Neutrality's Wages

Switzerland's historical preference for neutrality is understandable. A tiny, mountain-ringed country in the midst of warring Europe, it opted out of its continent's turbulent politics and thus preserved independence.

What's not so easy to understand, from our perspective 50 years later, is why no moral alarms went off when Nazi Germany turned to neutral Switzerland for the financial resources to sustain the war. It's now known that the gold Hitler's government sold to Swiss banks included jewelry and dental fillings from death camp victims.

Beyond this Nazi gold, the Swiss had custody of savings, works of art, and other items of wealth belonging to Hitler's victims.
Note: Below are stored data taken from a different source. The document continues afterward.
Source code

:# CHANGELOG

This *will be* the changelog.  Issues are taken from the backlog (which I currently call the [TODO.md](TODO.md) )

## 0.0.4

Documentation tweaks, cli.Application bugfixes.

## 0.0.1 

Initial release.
Why did they resist returning these assets to their rightful Jewish or other owners after the war?

And why has all of this has taken so long to reach the public?
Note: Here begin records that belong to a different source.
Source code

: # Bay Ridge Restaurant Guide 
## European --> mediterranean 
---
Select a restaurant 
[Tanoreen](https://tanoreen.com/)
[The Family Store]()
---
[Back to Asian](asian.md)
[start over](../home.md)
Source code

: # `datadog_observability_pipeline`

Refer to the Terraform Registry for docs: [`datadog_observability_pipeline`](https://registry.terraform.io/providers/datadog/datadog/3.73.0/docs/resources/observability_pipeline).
Switzerland's leaders at the time may well have seen the rise of Nazism as yet another of Europe's cyclical power struggles. The enormity of the evil wrought by Hitler was dimly perceived in many world capitals then. But that excuse faded as the war and its atrocities mounted. Many in Switzerland must have known whom, and what, they were aiding.

Swiss Interior Minister Ruth Dreifuss was right last week to comment that the policy of neutrality needs to be reexamined in the light of new information about the World War II era. Neutrality can't excuse amorality.

As for resistance to redistributing Nazi loot after the war, it's hard to see that as anything but greed among Swiss officials and a failure of moral purpose among Allied officials, including Americans. Agreements to reimburse the victims of Nazism were flabbily enforced and allowed to lapse.

Now the pressure is on to redress that error. Switzerland is organizing reparations for Holocaust victims. The largest such plan, to set up a fund for humanitarian purposes by selling off some gold reserves, could go before Swiss voters next year. That will be a test of national feeling, versus the statements of leaders.

Meanwhile, the US and Britain are promoting an international conference on the postwar flow of Nazi assets. US Undersecretary of Commerce Stuart Eizenstat, who led a recent study of Allied efforts to track down Nazi assets, has suggested aiding survivors of Hitler's persecutions, particularly in Eastern Europe, through the $70 million in gold still held in a pool set up by the Allies after the war. He urges, also, that World War II "neutrals" who in various ways helped the German war machine - Sweden, Portugal, and Spain, as well as Switzerland - do more to set up funds for victims. Such steps would have symbolic, as well as practical, value.

Information about postwar decisions regarding the claims of victims has taken a long time to start flowing, for reasons buried in bureaucratic and psychic inertia, but it's unstoppable now. And the outcome should be deeper repentance - rethinking and change - in response to one of history's darkest chapters.